> **EXERCISE TASKS**
• 1. In the Texas Faith post below, which poet asked whether wickedness is soluble in art?
• 2. For each statement, say yes or no to whether it agrees with the Texas Faith post below, and quote the words that decide it: (a) The panel has about two dozen clergy, laity and theologians. (b) Joyce Carol Oates's reflections appeared in the Dallas Morning News. (c) A new question goes to the panel each month.

> **SOURCE EXCERPT**
---+---
Tuesday, September 1, 2009

Texas Faith 14: Is wickedness soluble in good deeds?


Dallas Morning News,
Each week we will post a question to a panel of about two dozen clergy, laity and theologians, all of whom are based in Texas or are from Texas. They will chime in with their responses to the question of the week. And you, readers, will be able to respond to their answers through the comment box.


Following the death of Sen. Edward M. Kennedy, novelist Joyce Carol Oates reflected on the senator's role in the Chappaquiddick death of Mary Jo Kopechne in the fullness of the his life. Writing in The Guardian, Oates said:

Yet if one weighs the life of a single young woman against the accomplishments of the man President Obama has called the greatest Democratic senator in history, what is one to think?

The poet John Berryman once wondered: "Is wickedness soluble in art?". One might rephrase, in a vocabulary more suitable for our politicized era: "Is wickedness soluble in good deeds?"

This paradox lies at the heart of so much of public life: individuals of dubious character and cruel deeds may redeem themselves in selfless actions. Fidelity to a personal code of morality would seem to fade in significance as the public sphere, like an enormous sun, blinds us to all else.
---+---
> **LISTED RECORDS**
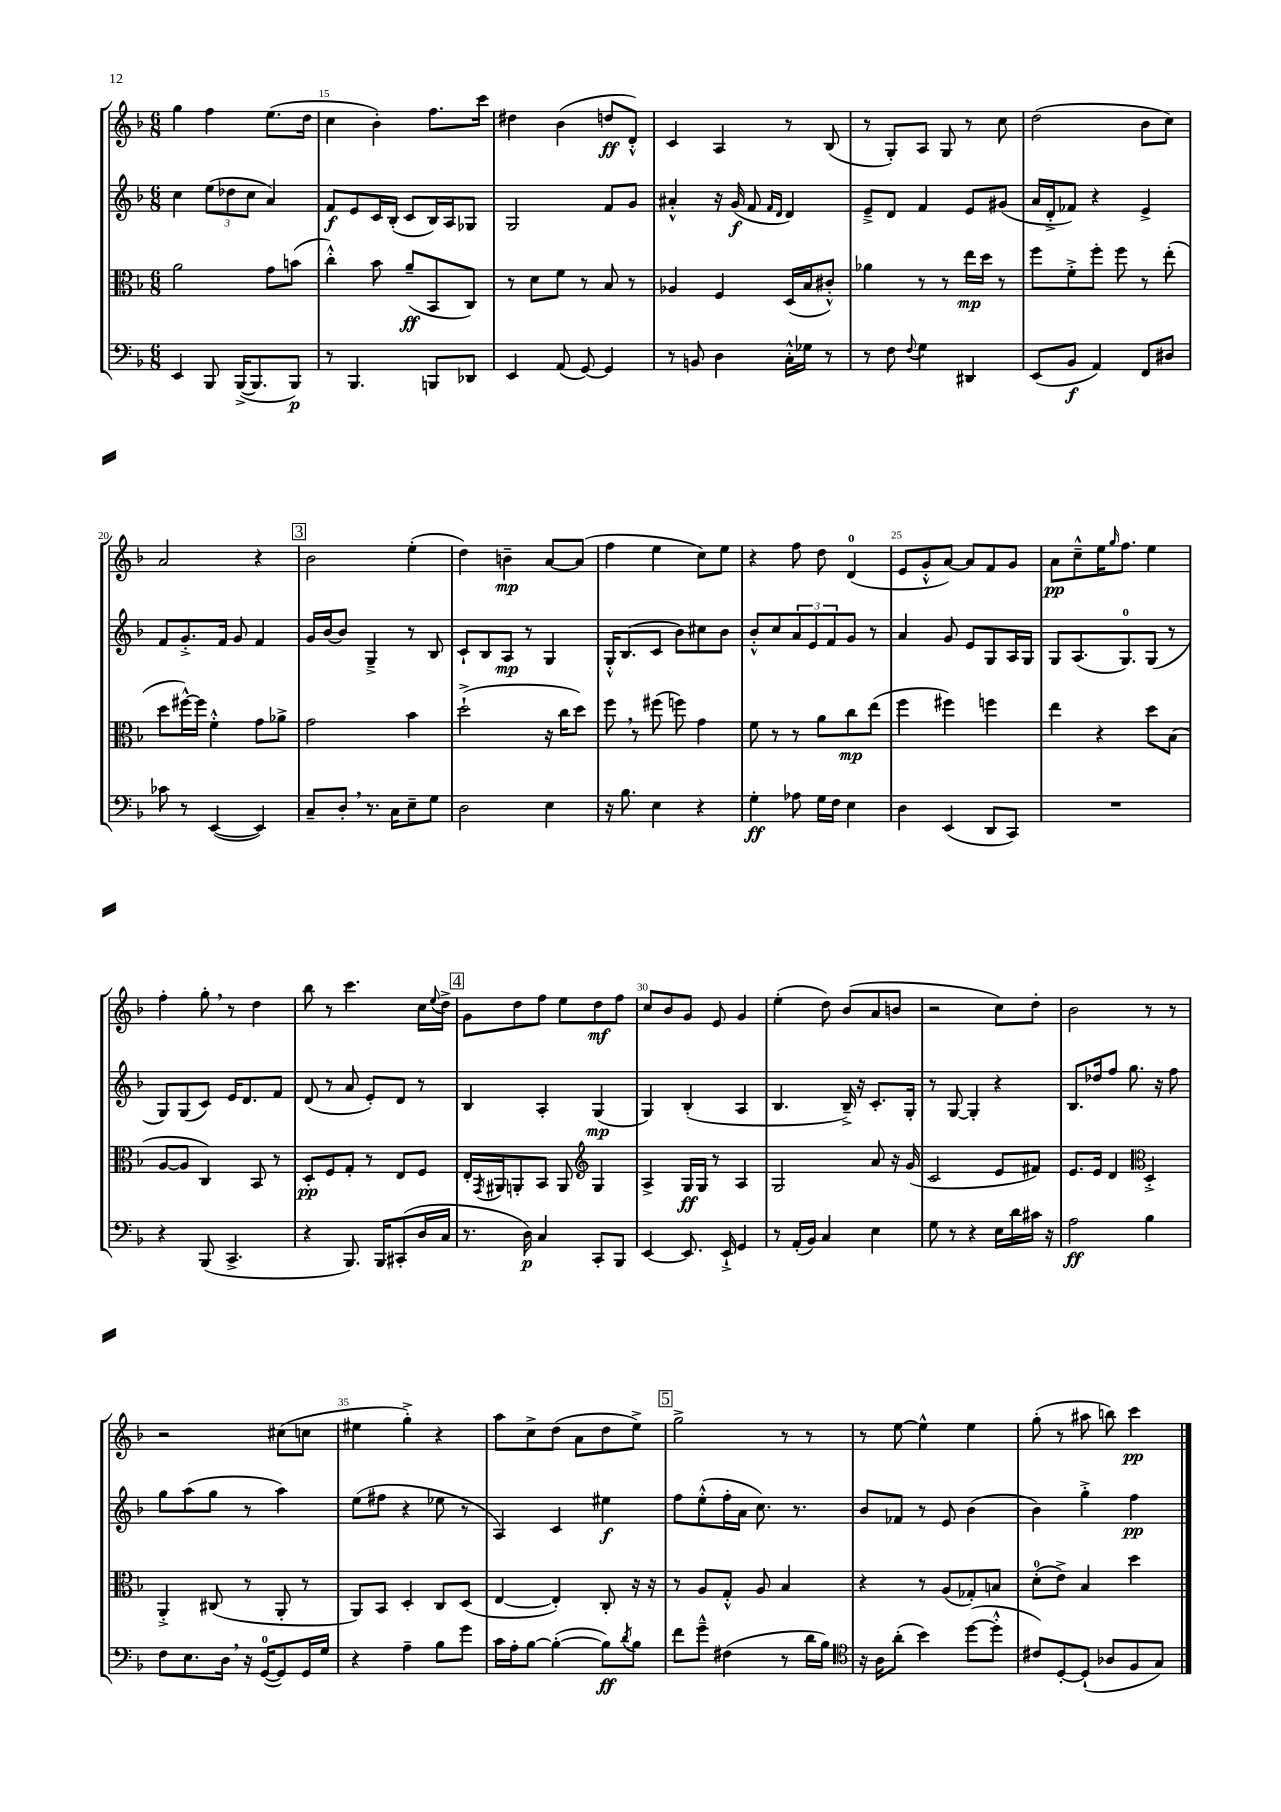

**kern	**kern	**kern	**kern
*staff4	*staff3	*staff2	*staff1
*clefF4	*clefC3	*clefG2	*clefG2
*k[b-]	*k[b-]	*k[b-]	*k[b-]
*M6/8	*M6/8	*M6/8	*M6/8
4EE	2a	4cc	4gg
8BBB-	.	(12ee	4ff
.	.	12dd-	.
([16BBB-^	.	.	.
.	.	12cc	.
8.BBB-]	.	.	.
.	8g	4a)	(8.ee
8BBB-)	(8b	.	.
.	.	.	16dd
=	=	=	=
8r	4cc'^^)	8f	4cc
4.BBB-	.	8e	.
.	8b-	16c	4b-')
.	.	(16B-'	.
.	(8a~	8c	.
8BBB	8BB-	16B-)	8.ff
.	.	16A	.
8DD-	8C)	8G-	.
.	.	.	16ccc
=	=	=	=
4EE	8r	2G	4dd#
.	8d	.	.
(8AA	8f	.	(4b-
[8GG)	8r	.	.
4GG]	8B-	8f	8dd
.	8r	8g	8d'^^)
=	=	=	=
8r	4A-	4a#'^^	4c
8BB	.	.	.
4D	4F	16r	4A
.	.	(16g	.
.	.	8f	.
.	.	16qqf	.
.	.	16qqd	.
16C'^^	(16D	4d)	8r
16G-	16B-	.	.
8r	8c#'^^)	.	(8B-
=	=	=	=
8r	4a-	8e~^	8r
8F	.	8d	8G')
8qqF	.	.	.
4G	8r	4f	8A
.	8r	.	8G
4DD#	16ee	8e	8r
.	16dd	.	.
.	8r	(8g#	8cc
=	=	=	=
(8EE	8ff	16a	(2dd
.	.	16d'^	.
8BB-	8f'^	8f-)	.
4AA)	8ff'	4r	.
.	8ff	.	.
8FF	8r	4e^	8b-
8D#	(8ee'	.	8cc)
=	=	=	=
8c-	8dd	8f	2a
8r	[16ff#^^)	8.g'^	.
.	16ff#]	.	.
([4EE	4f'^^	.	.
.	.	16f	.
.	.	8g	.
4EE])	8g	4f	4r
.	8a-^	.	.
=	=	=	=
8C~	2g	16g	2b-
.	.	[16b-	.
8D'	.	8b-]	.
8.r	.	4G~^	.
16C	.	.	.
8E~	4b-	8r	(4ee'
8G	.	8B-	.
=	=	=	=
2D	(2dd`^	8c`	4dd)
.	.	8B-	.
.	.	8A	4b~
.	.	8r	.
4E	16r	4G	[8a
.	16cc	.	.
.	8dd)	.	(8a]
=	=	=	=
16r	8ff	16G'^^	4ff
8.B-	.	(8.B-	.
.	8r	.	.
4E	(8ff#	8c	4ee
.	8ff)	8b-)	.
4r	4g	8cc#	8cc)
.	.	8b-	8ee
=	=	=	=
4G'	8f	8b-'^^	4r
.	8r	8cc	.
8A-	8r	12a	8ff
.	.	12e	.
16G	8a	.	8dd
.	.	12f	.
16F	.	.	.
4E	8cc	8g	(4d
.	(8ee	8r	.
=	=	=	=
4D	4ff	4a	8e
.	.	.	8g'^^
(4EE	4ff#)	8g	[8a)
.	.	8e	8a]
8DD	4ff	8G	8f
8CC)	.	16A	8g
.	.	16G	.
=	=	=	=
2.r	4ee	8G	8a
.	.	(8.A	8cc~^^
.	4r	.	16ee
.	.	.	16qqgg
.	.	8.G)	8.ff
.	8dd	(8G	4ee
.	(8B-	8r	.
=	=	=	=
4r	[8A	8G)	4ff'
.	8A]	(8G	.
(8BBB-	4C)	8c)	8gg'
4.CC^	.	16e	8r
.	.	8.d	.
.	8BB-	.	4dd
.	8r	8f	.
=	=	=	=
4r	8D'	(8d	8bb-
.	8F	8r	8r
8.BBB-)	8G'	8a	4.ccc
.	8r	8e')	.
16BBB-	.	.	.
(8CC#'	8E	8d	.
16D	8F	8r	16cc
.	.	.	8qqee
16C	.	.	16dd^
=	=	=	=
8.r	16E'	4B-	8g
.	8qGG	.	.
.	16AA#	.	.
.	8AA'	.	8dd
16D)	.	.	.
4C	8BB-	4A'	8ff
.	8AA	.	8ee
*	*clefG2	*	*
8CC'	4G	(4G	8dd
8BBB-	.	.	8ff
=	=	=	=
[4EE	4A^	4G)	8cc
.	.	.	8b-
8.EE]	16G	(4B-'	8g
.	16G	.	.
.	8r	.	8e
16EE`^	.	.	.
4GG	4A	4A	4g
=	=	=	=
8r	2G	4.B-	(4ee'
(16AA'	.	.	.
16BB-)	.	.	.
4C	.	.	8dd)
.	.	16B-~^)	(8b-
.	.	16r	.
4E	8a	8.c'	8a
.	16r	.	8b
.	(16g	16G'	.
=	=	=	=
8G	2c	8r	2r
8r	.	[8G	.
4r	.	4G']	.
16E	8e	4r	8cc)
16d	.	.	.
16c#	8f#)	.	8dd'
16r	.	.	.
=	=	=	=
2A	8.e	8.B-	2b-
.	16e	16dd-	.
.	4d	8ff	.
.	.	8.gg	.
*	*clefC3	*	*
4B-	4D'^	.	8r
.	.	16r	.
.	.	8ff	8r
=	=	=	=
8F	4AA'^	8gg	2r
8.E	.	(8aa	.
.	(8C#	8gg	.
16D	.	.	.
16r	8r	8r	.
([16GG	.	.	.
8GG])	8AA'	4aa)	(8cc#
16GG	8r	.	8cc
16G	.	.	.
=	=	=	=
4r	8AA)	(8ee	4ee#
.	8BB-	8ff#	.
4A~	4D'	4r	4gg'^)
8B-	8C	8ee-	4r
8g	(8D	8r	.
=	=	=	=
16c	[4E	4A)	8aa
16A'	.	.	.
[8B-	.	.	8cc^
(4B-'_	4E'])	4c	(8dd
.	.	.	8a
8B-])	8C'	4ee#	8dd
8qd	.	.	.
8B-	16r	.	8ee^)
.	16r	.	.
=	=	=	=
8f	8r	8ff	2gg^
8g~^^	8A	(8ee'^^	.
(4F#	8G'^^	16ff'	.
.	.	16a	.
.	8A	8.cc)	.
8r	4B-	.	8r
.	.	8.r	.
16d	.	.	8r
16B-)	.	.	.
=	=	=	=
*clefC4	*	*	*
16r	4r	8b-	8r
16A	.	.	.
(8a'	.	8f-	[8ee
4b-)	8r	8r	4ee^^]
.	(8A	8e	.
([8dd	8G-')	(4b-	4ee
8dd'^^]	8B	.	.
=	=	=	=
8c#)	(8d'	4b-)	(8gg'
[8D'	8e^)	.	8r
(8D`]	4B-	4gg'^	8aa#
8A-	.	.	8bb)
8F	4dd	4ff	4ccc
8G)	.	.	.
==	==	==	==
*-	*-	*-	*-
---+---
> **ANSWERS IN ORDER**
• 1. John Berryman

• 2.
(a) Yes: "a panel of about two dozen clergy, laity and theologians"
(b) No: "Writing in The Guardian, Oates said"
(c) No: "Each week we will post a question"